Tuesday, 7 January 2014

Day four: The feast.

On the sixth of January, I had attended a traditional “feast” of the Nisga’a people.  This feast was similar to what a “potlatch” has been described to me in prior classes; this was also the first experience that I had ever been invited in within a First Nations’ community.  The feast was for a woman (Name not mentioned for respect) who had recently passed, of the wolf clan.  From an anthological standpoint, this is the epitome of what true culture is about.

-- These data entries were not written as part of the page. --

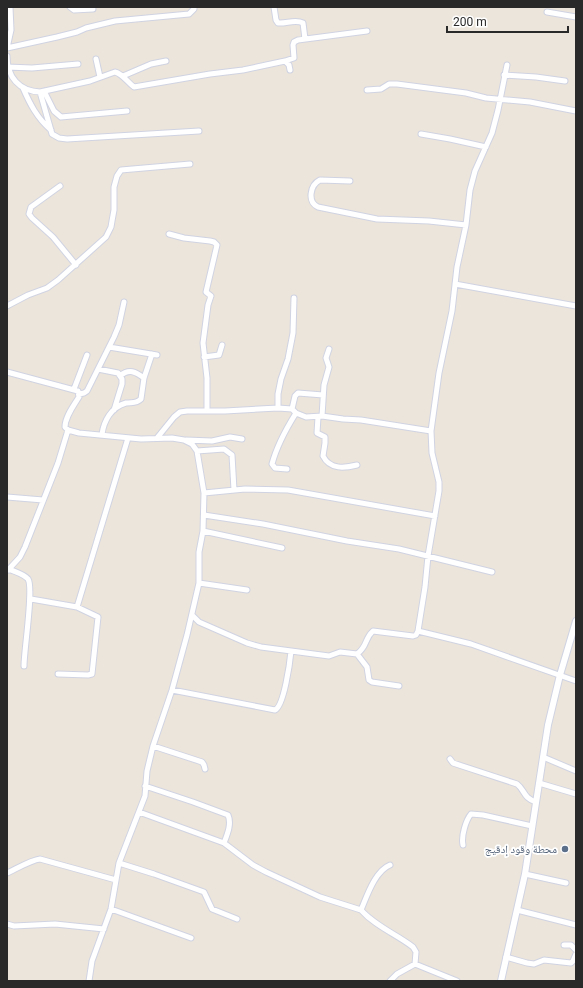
<svg xmlns="http://www.w3.org/2000/svg" width="583" height="988" font-family="Roboto,'Noto Naskh Arabic',sans-serif">
  <style>
    .lines { fill: none; stroke-linecap: round; stroke-linejoin: round }
    .minor-casing { stroke: #d0d3e2; stroke-width: 7 }
    .tertiary-casing { stroke: #d0d3e2; stroke-width: 8 }
    .minor { stroke: #fff; stroke-width: 5 }
    .tertiary { stroke: #fff; stroke-width: 6 }
    .service-dot { fill: #5c6f8a; stroke: #fff; stroke-width: 1.5 }
    .labels { text-anchor: middle; stroke-width: 3.5; stroke-linejoin: round; paint-order: stroke }
    .service-label { font-size: 11px; fill: #4e5e75; stroke: #fff; text-anchor: end }
  </style>
  <rect width="100%" height="100%" fill="#ece5db"/>
  <g class="lines">
    <g class="minor-casing">
      <path id="minor" d="M70,7L74,10L93,9
        M274,7L276,20L278,23C286,24 295,19 303,23L305,39
        M547,12L576,17
        M7,48L57,37L77,32L86,28L115,21L189,14L194,9V7
        M7,48L11,30L10,7
        M7,56C7,77 19,91 40,92L90,81L115,72C123,74 127,82 134,87L210,74L243,70L285,61L289,65L290,70
        M96,59L100,77
        M285,61L294,58L293,45L294,42L298,40L367,31
        M7,67L32,68L78,64
        M504,75L536,77L565,81
        M123,76L151,64L166,61
        M23,88C30,104 37,118 51,130
        M367,90L381,89L389,84H397L466,93L486,98L530,102L576,111
        M44,91L54,111L61,117L127,111
        M40,92L52,134L59,138L67,139L199,131
        M421,134L450,139L486,147
        M350,181L320,180C310,185 307,202 318,207L377,219L429,221L466,225
        M60,186L31,207L29,214L32,218L53,237L76,265
        M169,234L184,238L210,241L214,242L217,245L206,292L211,296L208,305L203,343L207,378V411
        M455,284L576,306
        M7,306L28,295L47,288L58,280L106,237L111,227L112,221L114,210V187L117,176L121,170L190,164
        M109,347L157,355
        M204,357L219,355L222,345
        M98,369L118,373L122,379V384L114,410
        M7,372L78,391L79,397C74,405 65,417 65,427L68,430L79,433L141,439L172,438L184,440L192,444L197,451L204,493L203,531L199,552V583L187,635L172,690L153,746L147,771L145,796L119,863L111,909L92,961L89,981
        M120,376C129,368 136,372 144,378
        M74,389L87,355
        M79,394L84,393L87,391L114,337L119,325L124,302
        M278,408V394L281,379L288,359L293,333L294,298
        M292,409L295,396L298,393L323,395
        M322,416L324,385L329,367L326,358L329,349
        M318,417L317,433L325,437V443L323,456C330,470 345,468 357,465
        M102,434C104,421 111,407 126,403C132,402 136,404 141,399L144,378L152,354
        M157,438L174,417L180,412L187,411H225L278,408L292,409L296,413L306,417L322,416L343,419L361,420L431,431
        M186,440L212,441L230,437L242,439
        M197,451L224,449L232,455L234,490
        M287,469L275,468L272,464C277,445 286,429 296,413
        M204,493L245,489L288,490L435,516
        M7,497L43,500
        M204,515L263,524L347,541L399,549L492,572
        M203,531L282,548
        M9,569L20,557L25,547L58,463L68,430
        M8,570L9,569C15,572 24,574 28,579C34,588 24,650 24,666
        M199,583L247,590
        M31,599L77,607L98,617L92,674L88,675L58,674
        M77,607L128,438
        M192,615L199,622L247,643L261,647L329,656L340,652L357,654C368,646 364,639 373,631L413,636L416,635L418,631L471,644L576,681
        M418,631L425,587L428,556L439,491V482L432,453L431,431L439,373L452,311L457,267L466,225L470,190L475,171L492,133L498,110L507,65
        M357,654L367,667L369,680L372,682L399,686
        M172,690L275,710C284,706 290,662 291,651
        M153,746L202,762L204,765L205,769
        M543,757L576,771
        M450,759L453,763L517,784C525,790 523,798 536,802
        M539,783L576,794
        M145,786L193,802L228,815C232,824 227,835 224,843
        M139,812L224,843L253,865L266,872L320,897L361,910
        M463,845C461,836 466,820 471,814L483,815L532,826
        M119,863L154,874L204,892L212,909L237,919
        M390,865C375,871 367,896 361,910C375,926 396,934 413,947L416,952L415,964
        M7,873C16,869 31,860 40,859L116,880
        M525,874L566,883
        M111,909L191,938
        M517,910L576,925
        M7,924L14,926L55,924L104,929
        M564,945H571L576,950
        M506,957L527,963L534,964L544,960L571,963L573,961L576,954
        M390,981L397,974L415,964L457,981"/>
    </g>
    <g class="tertiary-casing">
      <path id="tertiary" d="M501,981L525,874L548,725L560,675L576,621"/>
    </g>
    <use href="#minor" class="minor"/>
    <use href="#tertiary" class="tertiary"/>
  </g>
  <circle class="service-dot" cx="565" cy="849" r="4"/>
  <g class="labels">
    <g class="service-label">
      <text x="557" y="853">محطة وقود إدقيج</text>
    </g>
  </g>
  <rect width="583" height="988" fill="none" stroke="#292929" stroke-width="16"/>
  <path d="M447 26v6h121v-6" fill="none" stroke="#292929" stroke-width="2"/>
  <text x="453" y="26" font-size="12" fill="#292929" stroke="#ffffff" stroke-width="3" paint-order="stroke">200 m</text>
</svg>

It started with the people being seated.  Arranged seating was called out, with the guests (Nisga’a name – “Princes”) being seated one row from the centre.  The wolves, direct family, were seated along the right edge of the room.  A majority of the population were quiet as soon as they were seated.  Soon, I noticed that the feast was monolingual, and gender roles were prominent.  The women ensured that the tables had the beverages needed, including tea and coffee.  The people around became acquainted with each other.  When everyone had arrived, the feast began. 

Some speaking had happened, and a prayer.  Dinner had begun.  The feast was the traditional “Nisga’a stew”, a simple stew with a traditional meat, generally moose, and tasty broth.  Depending on the type of feast, you would have to follow certain protocols, either one bowl of stew for how many feet you are (5’6” – five bowls of stew), or the more common one is at least three bowls of soup.  No limit as of tonight, so many people had two.  After dinner, the speaking started to happen, and a majority was in Nisga’a.  Being not from the culture, I couldn’t understand.  The emotions and the expressions that the people had given (80% of communication isn’t verbal), you could tell that they had cared deeply for the person, and that they, and the community was there for them.

After a lot of commentary (lack of better words) from many elders, they had started the donations towards the burial.  (From the community, many people – mostly if they are from the same clan on the father’s side give money to the family to help with any burial purposes, or to help with other funding, to ensure that they have no financial burdens.)  At this time, people had lined up against the wall with money in hand, and donated how much they could offer.  When someone had donated, their name was announced in Nisga’a (English if not applicable) and how much they donated.  The amount was 28k after all total calculations.

After, the feast became gender oriented.  The young men were called up, and the young women huddled into a corner.  Donations were split between certain relatives, and the young men had been given envelopes, with whom the donation was going to, and how much was in the envelope.  A woman then called out if the person had received any physical inheritance, including furniture or simple items.  The women carried any possible items to the people whose name was called. 

Then, was the time for the passing of the name.  I wasn’t too educated in this, but from what I know, I’m assuming that the name had been passed down to a new candidate who deserved it.  This also was explained entirely in Nisga’a.  This coexisted with the pole that would be erected in her honour.

Some final speeches and a prayer, and the feast had finished.


I had felt numerous feelings about attending this feast originally.  The stereotypical “feeling out of place” made me nervous, as I had asked for etiquette advice from Irene; Irene mentioned that I had nothing to worry about.  I was told before what would happen in the feast, and I followed to those rules.  I felt quite amazed that once the feast had started, everyone had an assigned role, and that gender is quite specific within the Nisga’a culture.  Although it was only the elders who were speaking, the amount of people are able to speak the language showed me that although it maybe a dying language, there is still force and encouragement to speak Nisga’a.  Because of language differences, the communication maybe mislead but it was only if you failed to realize the emotional standpoint.  Tasting some traditional food, and just listening, although not understanding made me happy to be present.  I left feeling moved and empowered, and it made me pleased that I am living in Gitwinksihlkw for this time allotted.